Extracted information
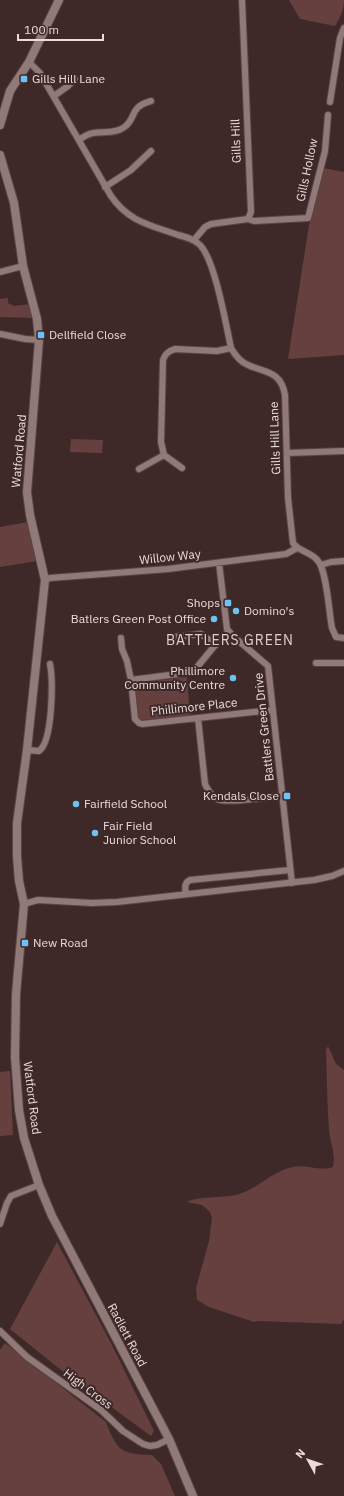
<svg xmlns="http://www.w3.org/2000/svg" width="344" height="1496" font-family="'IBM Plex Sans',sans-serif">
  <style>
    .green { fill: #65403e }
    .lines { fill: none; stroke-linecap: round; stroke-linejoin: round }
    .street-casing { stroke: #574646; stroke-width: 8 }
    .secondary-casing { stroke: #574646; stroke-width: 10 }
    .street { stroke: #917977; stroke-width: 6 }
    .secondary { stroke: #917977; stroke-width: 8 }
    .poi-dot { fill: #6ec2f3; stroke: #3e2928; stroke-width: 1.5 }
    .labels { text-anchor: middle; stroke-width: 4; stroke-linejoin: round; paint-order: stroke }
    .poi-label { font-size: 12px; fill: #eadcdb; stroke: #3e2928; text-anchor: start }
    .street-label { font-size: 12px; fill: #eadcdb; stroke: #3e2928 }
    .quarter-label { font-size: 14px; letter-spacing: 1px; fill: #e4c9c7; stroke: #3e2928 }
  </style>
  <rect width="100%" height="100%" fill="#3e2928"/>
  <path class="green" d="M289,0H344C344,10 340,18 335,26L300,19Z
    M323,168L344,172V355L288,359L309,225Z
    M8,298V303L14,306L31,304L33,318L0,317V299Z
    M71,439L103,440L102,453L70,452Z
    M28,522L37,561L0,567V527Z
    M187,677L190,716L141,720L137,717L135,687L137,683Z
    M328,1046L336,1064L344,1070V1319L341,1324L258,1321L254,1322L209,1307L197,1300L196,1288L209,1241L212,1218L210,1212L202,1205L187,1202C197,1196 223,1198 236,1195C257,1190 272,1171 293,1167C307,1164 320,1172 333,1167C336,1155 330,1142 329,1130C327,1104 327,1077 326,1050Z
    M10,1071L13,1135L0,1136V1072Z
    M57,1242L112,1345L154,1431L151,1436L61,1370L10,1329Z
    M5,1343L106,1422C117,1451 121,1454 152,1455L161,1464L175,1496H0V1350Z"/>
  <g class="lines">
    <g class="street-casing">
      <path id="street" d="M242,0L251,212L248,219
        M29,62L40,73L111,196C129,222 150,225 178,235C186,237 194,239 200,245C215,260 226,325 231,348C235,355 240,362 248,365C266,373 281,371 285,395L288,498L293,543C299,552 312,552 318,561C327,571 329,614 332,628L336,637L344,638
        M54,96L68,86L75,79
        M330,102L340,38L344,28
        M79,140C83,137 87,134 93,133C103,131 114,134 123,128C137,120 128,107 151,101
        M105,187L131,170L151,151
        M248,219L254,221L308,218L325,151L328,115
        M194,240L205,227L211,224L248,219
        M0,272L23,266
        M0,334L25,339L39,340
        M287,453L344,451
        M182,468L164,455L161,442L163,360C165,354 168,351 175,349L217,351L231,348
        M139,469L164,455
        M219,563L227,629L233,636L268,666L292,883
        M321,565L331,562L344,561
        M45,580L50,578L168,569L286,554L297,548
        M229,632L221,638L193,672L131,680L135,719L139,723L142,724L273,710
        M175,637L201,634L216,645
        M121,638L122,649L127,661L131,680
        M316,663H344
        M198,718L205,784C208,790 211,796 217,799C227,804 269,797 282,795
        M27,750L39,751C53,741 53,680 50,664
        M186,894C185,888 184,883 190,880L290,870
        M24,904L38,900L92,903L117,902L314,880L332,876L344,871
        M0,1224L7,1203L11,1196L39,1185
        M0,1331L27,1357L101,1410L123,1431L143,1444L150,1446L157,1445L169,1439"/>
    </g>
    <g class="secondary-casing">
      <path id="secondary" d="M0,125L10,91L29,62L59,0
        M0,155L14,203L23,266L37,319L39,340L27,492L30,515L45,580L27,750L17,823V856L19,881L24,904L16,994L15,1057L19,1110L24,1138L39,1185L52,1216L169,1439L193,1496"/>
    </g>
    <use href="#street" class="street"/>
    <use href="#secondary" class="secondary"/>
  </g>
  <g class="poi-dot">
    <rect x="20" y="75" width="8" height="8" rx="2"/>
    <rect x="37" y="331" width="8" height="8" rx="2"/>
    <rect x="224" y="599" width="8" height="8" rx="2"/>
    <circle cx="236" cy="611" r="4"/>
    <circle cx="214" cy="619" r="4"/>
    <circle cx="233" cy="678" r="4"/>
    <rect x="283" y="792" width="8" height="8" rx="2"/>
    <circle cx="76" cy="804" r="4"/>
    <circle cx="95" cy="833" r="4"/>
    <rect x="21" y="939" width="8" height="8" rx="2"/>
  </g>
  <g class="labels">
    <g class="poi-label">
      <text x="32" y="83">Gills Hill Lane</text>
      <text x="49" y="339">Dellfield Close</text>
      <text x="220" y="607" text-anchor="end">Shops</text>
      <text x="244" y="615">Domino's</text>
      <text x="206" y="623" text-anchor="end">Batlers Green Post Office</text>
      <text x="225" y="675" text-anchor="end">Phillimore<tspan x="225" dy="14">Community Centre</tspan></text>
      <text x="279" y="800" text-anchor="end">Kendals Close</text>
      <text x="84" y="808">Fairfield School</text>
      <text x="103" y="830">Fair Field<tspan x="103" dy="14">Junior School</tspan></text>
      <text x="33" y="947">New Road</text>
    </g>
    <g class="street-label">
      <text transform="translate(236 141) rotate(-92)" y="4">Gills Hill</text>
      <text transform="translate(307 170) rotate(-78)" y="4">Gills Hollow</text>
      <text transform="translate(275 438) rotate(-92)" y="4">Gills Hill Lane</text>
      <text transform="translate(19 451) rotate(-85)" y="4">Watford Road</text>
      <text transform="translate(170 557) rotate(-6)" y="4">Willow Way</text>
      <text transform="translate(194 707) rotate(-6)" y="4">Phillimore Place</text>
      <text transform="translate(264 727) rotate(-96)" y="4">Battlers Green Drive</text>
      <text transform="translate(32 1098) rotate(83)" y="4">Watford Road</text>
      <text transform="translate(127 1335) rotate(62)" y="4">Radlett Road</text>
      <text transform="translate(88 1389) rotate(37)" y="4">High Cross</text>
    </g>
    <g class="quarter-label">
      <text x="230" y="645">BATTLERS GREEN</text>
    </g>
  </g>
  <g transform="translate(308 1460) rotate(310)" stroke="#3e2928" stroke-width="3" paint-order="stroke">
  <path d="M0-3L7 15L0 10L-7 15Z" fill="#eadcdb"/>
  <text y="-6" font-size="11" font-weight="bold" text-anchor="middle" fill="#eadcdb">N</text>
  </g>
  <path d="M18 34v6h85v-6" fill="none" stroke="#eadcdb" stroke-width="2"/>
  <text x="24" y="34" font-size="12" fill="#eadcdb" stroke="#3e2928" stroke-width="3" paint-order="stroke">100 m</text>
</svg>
* * *
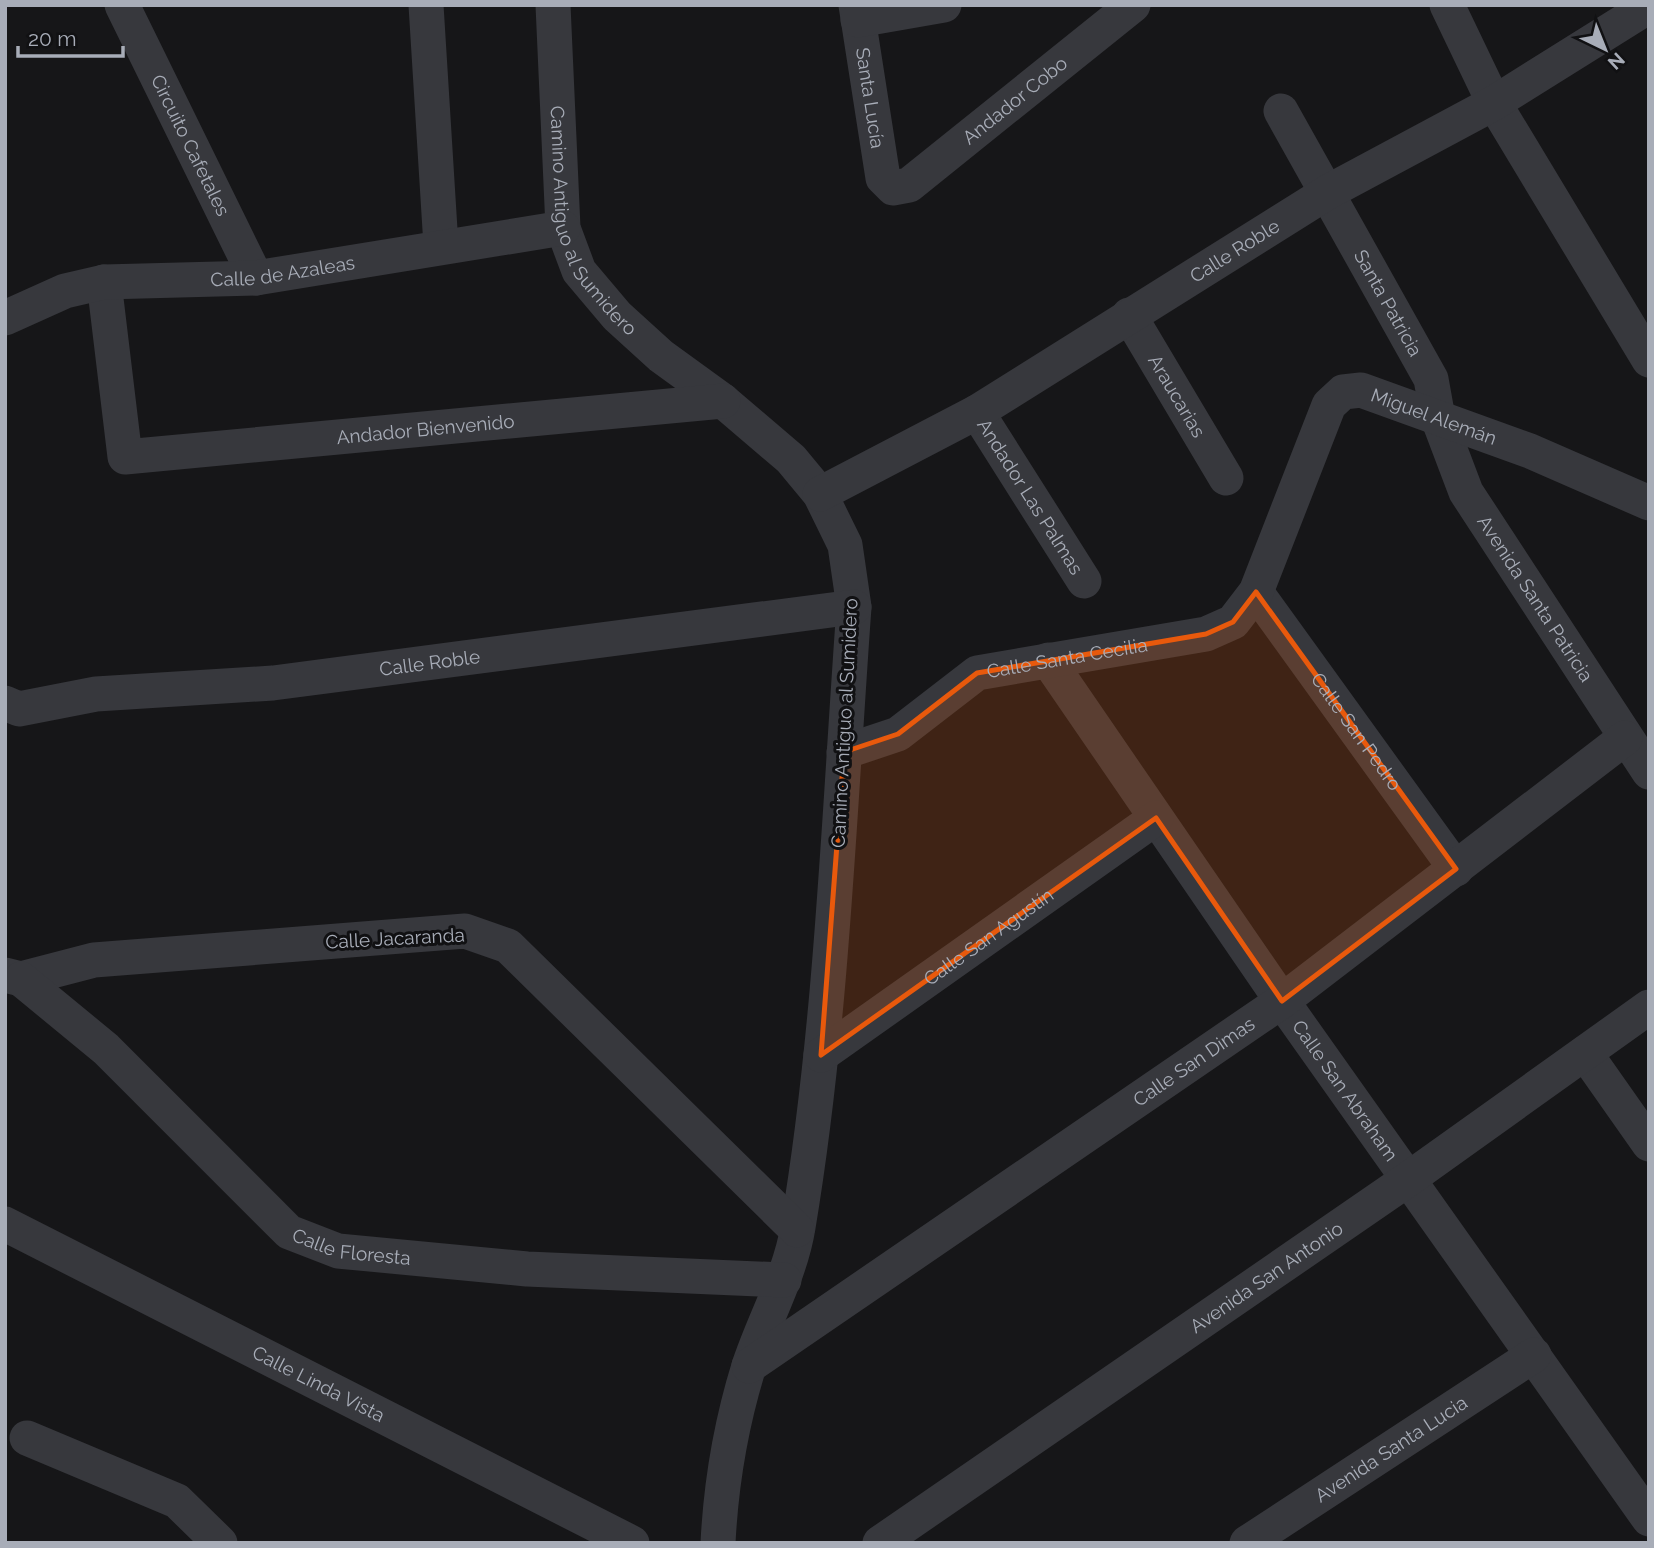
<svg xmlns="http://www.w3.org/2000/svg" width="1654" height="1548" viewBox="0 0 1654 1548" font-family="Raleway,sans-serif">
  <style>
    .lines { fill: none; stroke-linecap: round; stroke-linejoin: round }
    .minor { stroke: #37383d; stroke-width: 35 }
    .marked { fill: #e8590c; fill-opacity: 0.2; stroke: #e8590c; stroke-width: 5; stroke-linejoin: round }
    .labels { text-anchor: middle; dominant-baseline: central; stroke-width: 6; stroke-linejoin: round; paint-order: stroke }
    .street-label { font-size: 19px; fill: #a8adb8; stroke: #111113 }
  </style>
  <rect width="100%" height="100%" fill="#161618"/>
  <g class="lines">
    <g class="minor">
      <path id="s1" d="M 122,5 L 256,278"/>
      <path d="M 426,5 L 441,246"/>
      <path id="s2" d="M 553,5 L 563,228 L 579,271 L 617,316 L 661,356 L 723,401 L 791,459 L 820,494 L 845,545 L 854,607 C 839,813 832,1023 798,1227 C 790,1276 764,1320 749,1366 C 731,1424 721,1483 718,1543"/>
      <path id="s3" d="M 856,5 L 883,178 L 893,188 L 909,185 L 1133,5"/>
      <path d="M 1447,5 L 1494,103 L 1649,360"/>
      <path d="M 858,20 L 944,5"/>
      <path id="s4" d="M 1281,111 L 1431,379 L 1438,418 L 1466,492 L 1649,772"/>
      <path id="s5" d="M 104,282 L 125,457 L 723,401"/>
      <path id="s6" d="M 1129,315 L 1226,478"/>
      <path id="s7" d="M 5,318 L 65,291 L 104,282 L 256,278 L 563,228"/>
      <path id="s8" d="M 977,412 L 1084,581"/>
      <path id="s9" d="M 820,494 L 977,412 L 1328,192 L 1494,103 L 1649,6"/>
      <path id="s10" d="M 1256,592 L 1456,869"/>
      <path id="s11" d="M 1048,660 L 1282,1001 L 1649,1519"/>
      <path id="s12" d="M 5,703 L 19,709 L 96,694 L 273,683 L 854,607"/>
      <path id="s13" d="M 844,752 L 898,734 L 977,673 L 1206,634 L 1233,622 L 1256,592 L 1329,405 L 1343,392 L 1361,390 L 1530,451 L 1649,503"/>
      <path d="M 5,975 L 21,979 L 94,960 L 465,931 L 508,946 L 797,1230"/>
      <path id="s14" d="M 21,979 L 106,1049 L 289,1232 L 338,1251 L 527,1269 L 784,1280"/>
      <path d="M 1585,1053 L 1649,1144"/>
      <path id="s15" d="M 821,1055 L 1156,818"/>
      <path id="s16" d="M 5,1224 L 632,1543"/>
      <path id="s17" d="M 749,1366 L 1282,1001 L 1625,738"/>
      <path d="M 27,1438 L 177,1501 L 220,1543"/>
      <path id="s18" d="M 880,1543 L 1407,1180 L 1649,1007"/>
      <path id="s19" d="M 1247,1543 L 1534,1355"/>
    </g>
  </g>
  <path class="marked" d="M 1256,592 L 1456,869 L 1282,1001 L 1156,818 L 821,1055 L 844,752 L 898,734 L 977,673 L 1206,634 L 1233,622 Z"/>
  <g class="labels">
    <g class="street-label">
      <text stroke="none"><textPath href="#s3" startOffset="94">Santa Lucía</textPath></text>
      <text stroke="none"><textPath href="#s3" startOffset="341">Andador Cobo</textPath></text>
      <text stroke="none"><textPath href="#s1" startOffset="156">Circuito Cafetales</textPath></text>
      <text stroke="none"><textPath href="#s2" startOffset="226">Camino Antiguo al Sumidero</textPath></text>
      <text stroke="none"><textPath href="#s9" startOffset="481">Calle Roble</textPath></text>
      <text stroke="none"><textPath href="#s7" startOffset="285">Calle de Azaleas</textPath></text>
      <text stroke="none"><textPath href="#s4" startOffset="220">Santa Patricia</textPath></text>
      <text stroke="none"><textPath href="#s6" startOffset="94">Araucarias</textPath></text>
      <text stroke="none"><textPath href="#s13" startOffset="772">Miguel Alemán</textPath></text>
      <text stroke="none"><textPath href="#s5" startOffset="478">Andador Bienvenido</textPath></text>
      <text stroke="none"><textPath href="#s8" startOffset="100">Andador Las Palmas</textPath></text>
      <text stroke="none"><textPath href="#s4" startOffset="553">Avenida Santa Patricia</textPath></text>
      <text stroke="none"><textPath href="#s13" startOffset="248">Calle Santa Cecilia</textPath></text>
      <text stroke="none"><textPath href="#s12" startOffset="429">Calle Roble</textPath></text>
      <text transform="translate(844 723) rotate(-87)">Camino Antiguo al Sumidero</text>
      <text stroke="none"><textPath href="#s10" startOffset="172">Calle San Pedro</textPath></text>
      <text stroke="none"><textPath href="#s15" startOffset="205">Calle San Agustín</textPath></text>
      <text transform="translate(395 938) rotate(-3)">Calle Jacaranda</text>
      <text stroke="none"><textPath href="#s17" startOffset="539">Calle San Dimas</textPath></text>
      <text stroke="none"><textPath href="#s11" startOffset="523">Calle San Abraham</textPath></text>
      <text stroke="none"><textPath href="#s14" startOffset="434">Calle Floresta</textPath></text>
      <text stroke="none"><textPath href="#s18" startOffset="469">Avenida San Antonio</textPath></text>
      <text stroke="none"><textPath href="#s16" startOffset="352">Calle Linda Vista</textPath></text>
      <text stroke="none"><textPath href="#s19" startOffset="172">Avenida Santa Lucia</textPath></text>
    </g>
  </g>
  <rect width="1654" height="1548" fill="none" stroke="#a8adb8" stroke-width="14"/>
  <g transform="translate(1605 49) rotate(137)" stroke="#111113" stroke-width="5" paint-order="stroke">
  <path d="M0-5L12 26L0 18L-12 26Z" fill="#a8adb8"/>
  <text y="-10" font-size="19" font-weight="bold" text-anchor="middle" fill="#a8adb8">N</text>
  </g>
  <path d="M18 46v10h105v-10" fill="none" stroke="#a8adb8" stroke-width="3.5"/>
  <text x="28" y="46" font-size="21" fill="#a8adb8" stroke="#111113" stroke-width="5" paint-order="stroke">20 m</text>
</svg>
---
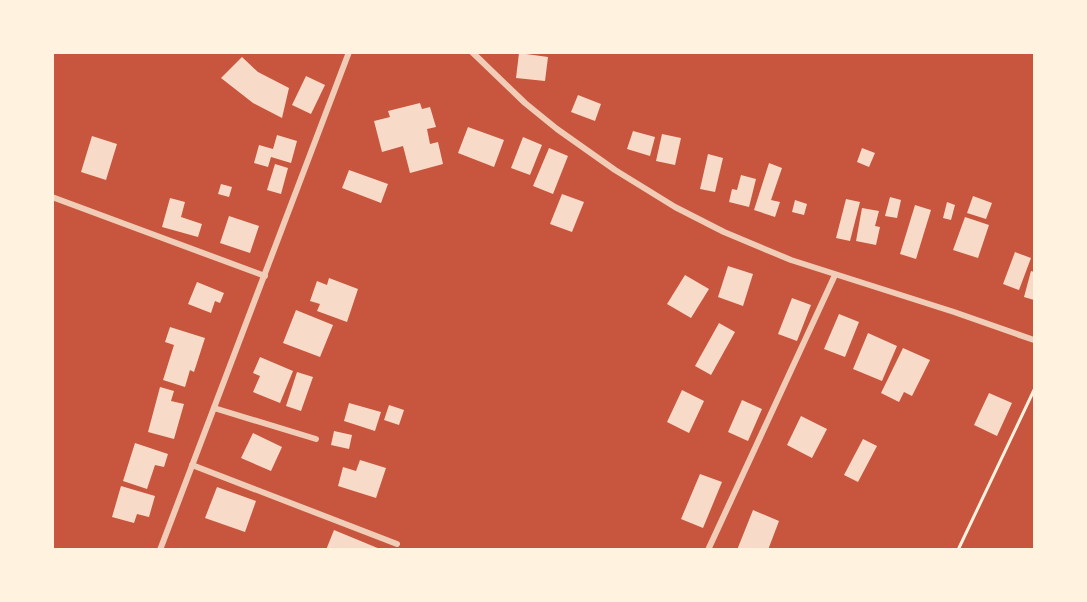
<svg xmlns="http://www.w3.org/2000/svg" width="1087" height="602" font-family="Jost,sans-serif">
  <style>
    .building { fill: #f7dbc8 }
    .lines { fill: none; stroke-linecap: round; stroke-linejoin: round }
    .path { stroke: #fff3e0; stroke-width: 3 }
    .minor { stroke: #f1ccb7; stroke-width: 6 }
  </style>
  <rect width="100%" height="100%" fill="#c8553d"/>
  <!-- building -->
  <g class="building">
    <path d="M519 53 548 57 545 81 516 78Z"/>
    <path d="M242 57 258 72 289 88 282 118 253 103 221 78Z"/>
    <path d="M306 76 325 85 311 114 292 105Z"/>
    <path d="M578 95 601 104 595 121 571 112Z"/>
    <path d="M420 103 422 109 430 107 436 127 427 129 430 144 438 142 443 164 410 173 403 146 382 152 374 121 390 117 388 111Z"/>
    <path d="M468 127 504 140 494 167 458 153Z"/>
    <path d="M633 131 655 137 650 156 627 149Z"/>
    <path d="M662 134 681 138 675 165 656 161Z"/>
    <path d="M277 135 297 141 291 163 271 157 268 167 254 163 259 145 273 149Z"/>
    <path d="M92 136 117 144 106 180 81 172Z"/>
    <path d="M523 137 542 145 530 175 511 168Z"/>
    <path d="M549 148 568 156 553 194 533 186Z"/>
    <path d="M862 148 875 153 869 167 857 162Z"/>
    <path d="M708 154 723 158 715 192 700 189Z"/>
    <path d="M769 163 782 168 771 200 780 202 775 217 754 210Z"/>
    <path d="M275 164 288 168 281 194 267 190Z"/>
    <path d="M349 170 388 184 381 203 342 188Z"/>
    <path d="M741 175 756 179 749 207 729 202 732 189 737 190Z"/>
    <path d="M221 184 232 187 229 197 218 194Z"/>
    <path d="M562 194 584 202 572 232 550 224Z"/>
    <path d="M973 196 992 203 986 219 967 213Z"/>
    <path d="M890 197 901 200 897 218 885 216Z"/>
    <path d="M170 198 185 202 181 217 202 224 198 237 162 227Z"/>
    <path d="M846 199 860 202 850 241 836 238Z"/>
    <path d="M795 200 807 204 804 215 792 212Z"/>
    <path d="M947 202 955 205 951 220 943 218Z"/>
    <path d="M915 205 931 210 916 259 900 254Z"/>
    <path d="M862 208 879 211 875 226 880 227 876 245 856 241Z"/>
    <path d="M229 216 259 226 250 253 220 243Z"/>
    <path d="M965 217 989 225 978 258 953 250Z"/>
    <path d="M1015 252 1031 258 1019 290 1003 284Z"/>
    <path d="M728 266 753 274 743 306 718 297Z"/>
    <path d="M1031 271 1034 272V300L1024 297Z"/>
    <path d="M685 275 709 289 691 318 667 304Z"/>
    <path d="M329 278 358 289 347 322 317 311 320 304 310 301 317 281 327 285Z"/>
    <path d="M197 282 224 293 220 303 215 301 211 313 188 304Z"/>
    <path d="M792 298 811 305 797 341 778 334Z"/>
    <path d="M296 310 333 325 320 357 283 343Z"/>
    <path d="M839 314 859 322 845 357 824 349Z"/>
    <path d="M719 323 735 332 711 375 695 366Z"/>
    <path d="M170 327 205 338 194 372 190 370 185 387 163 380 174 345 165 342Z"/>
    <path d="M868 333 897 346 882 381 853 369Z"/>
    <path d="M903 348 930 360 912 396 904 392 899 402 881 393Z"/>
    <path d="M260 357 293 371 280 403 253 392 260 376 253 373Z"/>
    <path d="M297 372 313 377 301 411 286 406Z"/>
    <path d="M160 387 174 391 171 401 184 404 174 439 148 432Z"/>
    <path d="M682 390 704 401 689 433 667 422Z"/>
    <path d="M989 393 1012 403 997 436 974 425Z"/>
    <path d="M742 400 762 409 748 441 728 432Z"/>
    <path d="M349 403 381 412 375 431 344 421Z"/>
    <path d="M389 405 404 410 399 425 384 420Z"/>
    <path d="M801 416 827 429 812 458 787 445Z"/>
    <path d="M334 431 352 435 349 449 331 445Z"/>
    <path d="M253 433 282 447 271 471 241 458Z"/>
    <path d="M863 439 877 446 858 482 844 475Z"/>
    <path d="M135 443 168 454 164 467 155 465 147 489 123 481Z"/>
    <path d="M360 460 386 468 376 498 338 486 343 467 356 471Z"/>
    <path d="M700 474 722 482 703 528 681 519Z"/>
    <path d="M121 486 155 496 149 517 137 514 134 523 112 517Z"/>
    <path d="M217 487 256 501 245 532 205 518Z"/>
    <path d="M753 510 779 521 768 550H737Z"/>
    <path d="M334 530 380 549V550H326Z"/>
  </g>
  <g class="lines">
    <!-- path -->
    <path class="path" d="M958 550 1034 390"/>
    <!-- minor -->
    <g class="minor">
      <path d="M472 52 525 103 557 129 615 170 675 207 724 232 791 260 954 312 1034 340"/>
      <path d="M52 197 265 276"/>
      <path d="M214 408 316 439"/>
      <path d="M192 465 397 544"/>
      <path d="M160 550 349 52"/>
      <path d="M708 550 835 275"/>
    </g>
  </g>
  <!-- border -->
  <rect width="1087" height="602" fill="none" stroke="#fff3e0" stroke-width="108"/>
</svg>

What you have to do
Find the string "weight" in the listing and copy every line in which it occurs.

Exercise response
  <text y="-6" font-size="11" font-weight="bold" text-anchor="middle" fill="#eadcdb">N</text>
  <text y="-10" font-size="19" font-weight="bold" text-anchor="middle" fill="#a8adb8">N</text>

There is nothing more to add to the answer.